- **Task prompt**
Reproduce every line of text in the items below word for word, omitting the pictures.
───── Exercise data
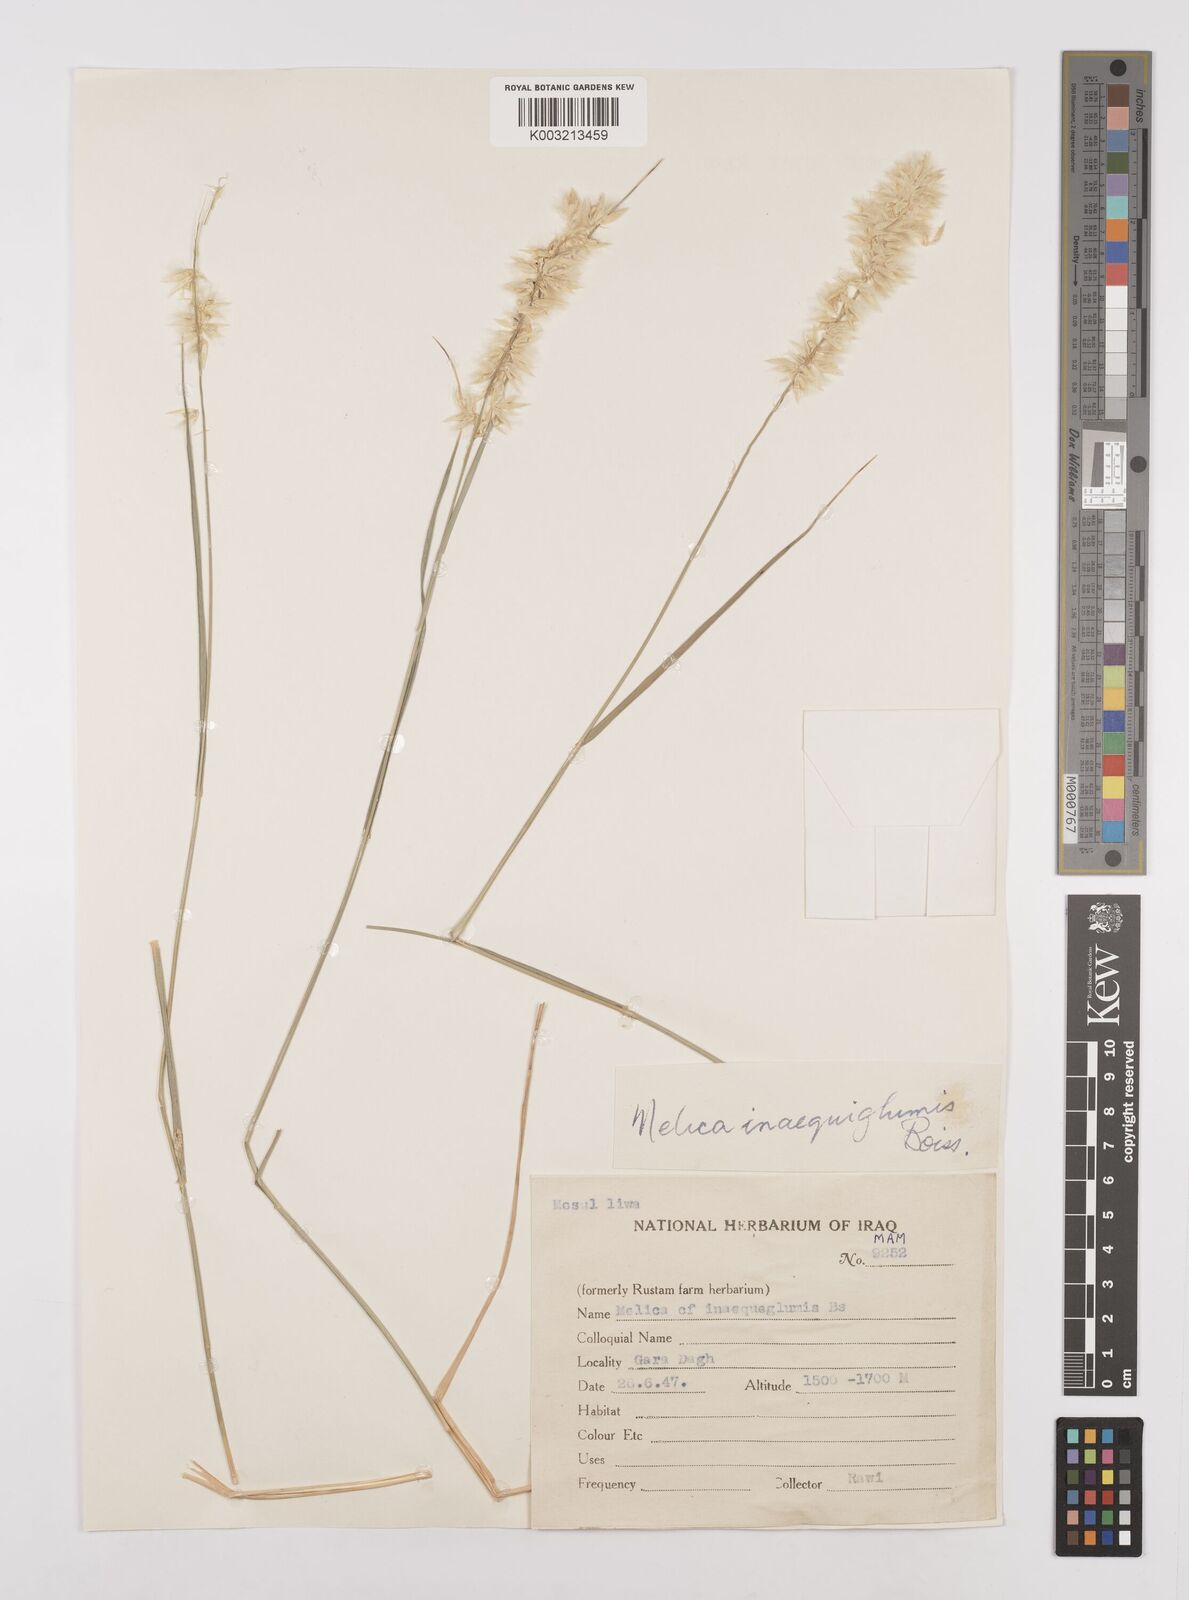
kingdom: Plantae
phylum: Tracheophyta
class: Liliopsida
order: Poales
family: Poaceae
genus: Melica
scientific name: Melica persica
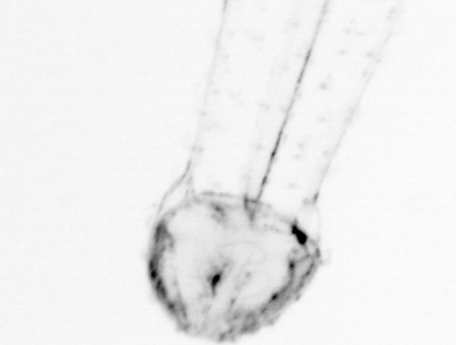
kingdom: Animalia
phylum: Chaetognatha
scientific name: Chaetognatha
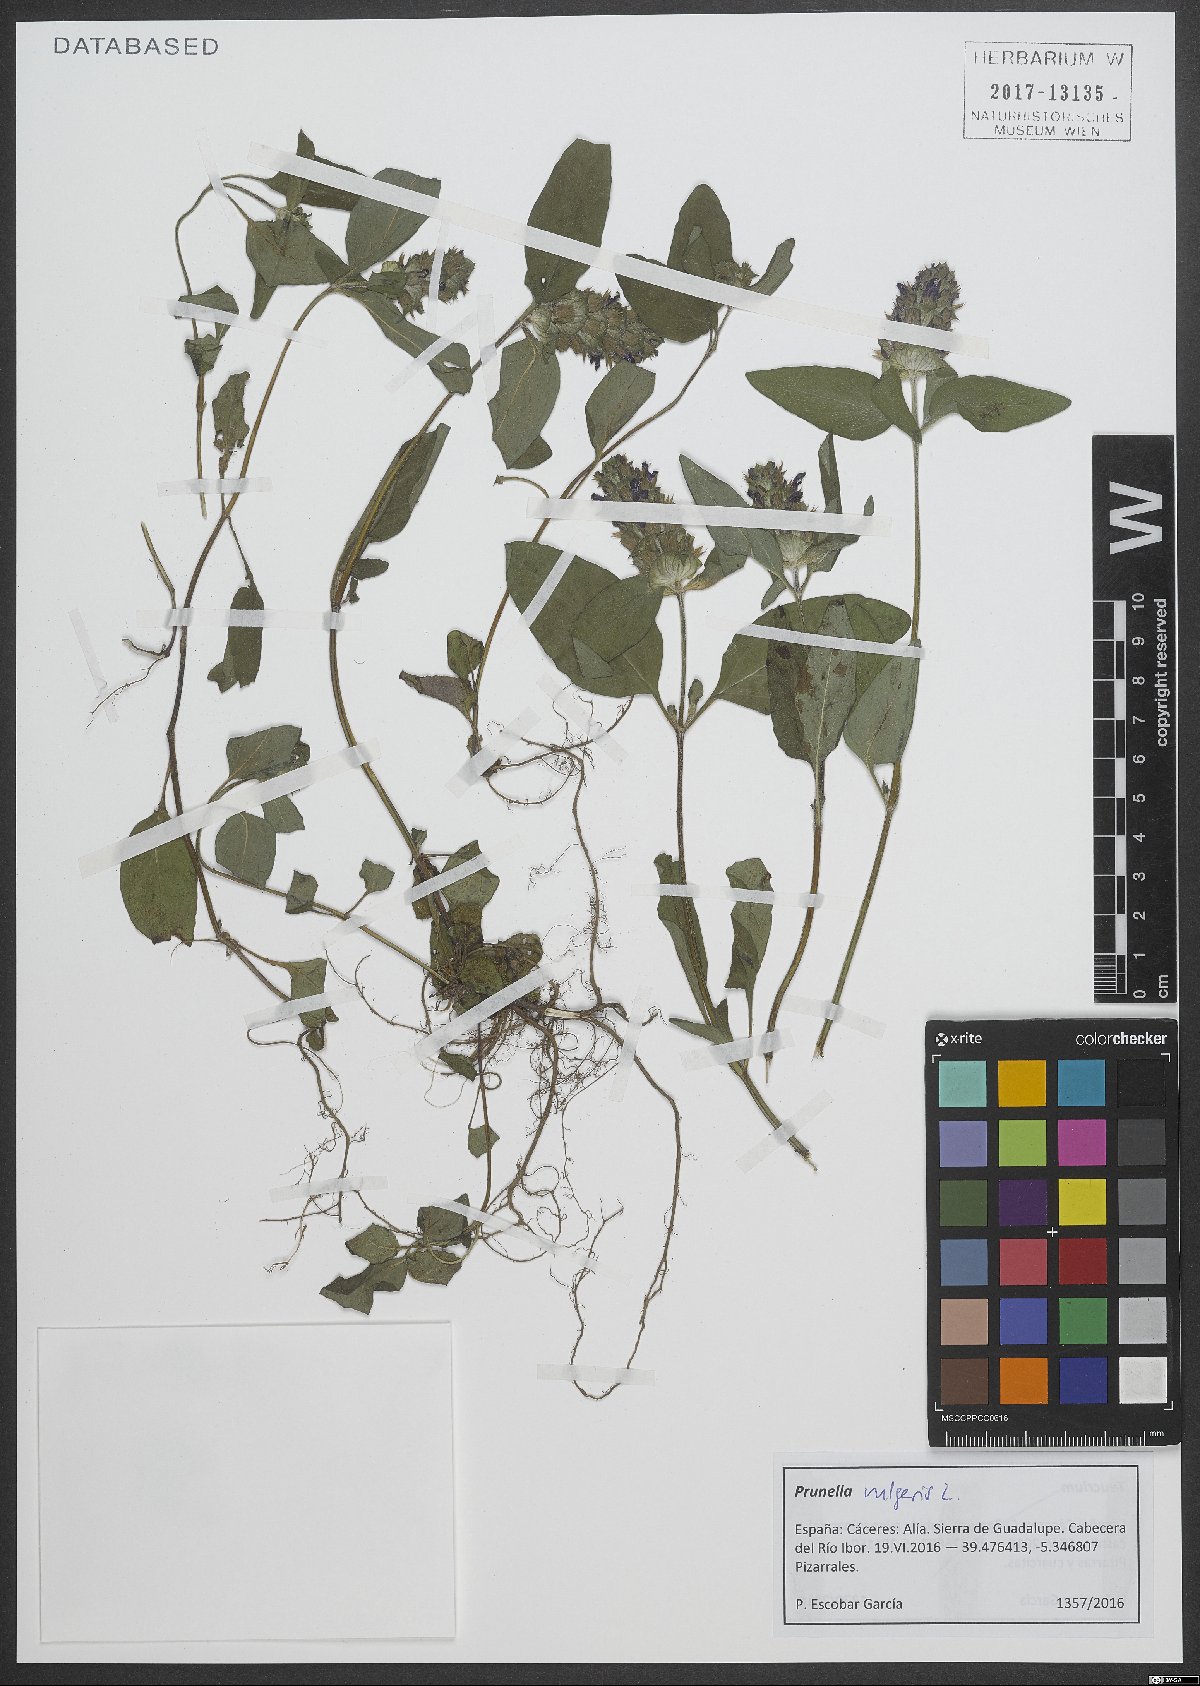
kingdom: Plantae
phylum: Tracheophyta
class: Magnoliopsida
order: Lamiales
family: Lamiaceae
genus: Prunella
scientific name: Prunella vulgaris
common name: Heal-all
──────────
- **Result for this exercise**
kingdom: Plantae
phylum: Tracheophyta
class: Liliopsida
order: Poales
family: Poaceae
genus: Melica
scientific name: Melica persica
kingdom: Animalia
phylum: Chaetognatha
scientific name: Chaetognatha
kingdom: Plantae
phylum: Tracheophyta
class: Magnoliopsida
order: Lamiales
family: Lamiaceae
genus: Prunella
scientific name: Prunella vulgaris
common name: Heal-all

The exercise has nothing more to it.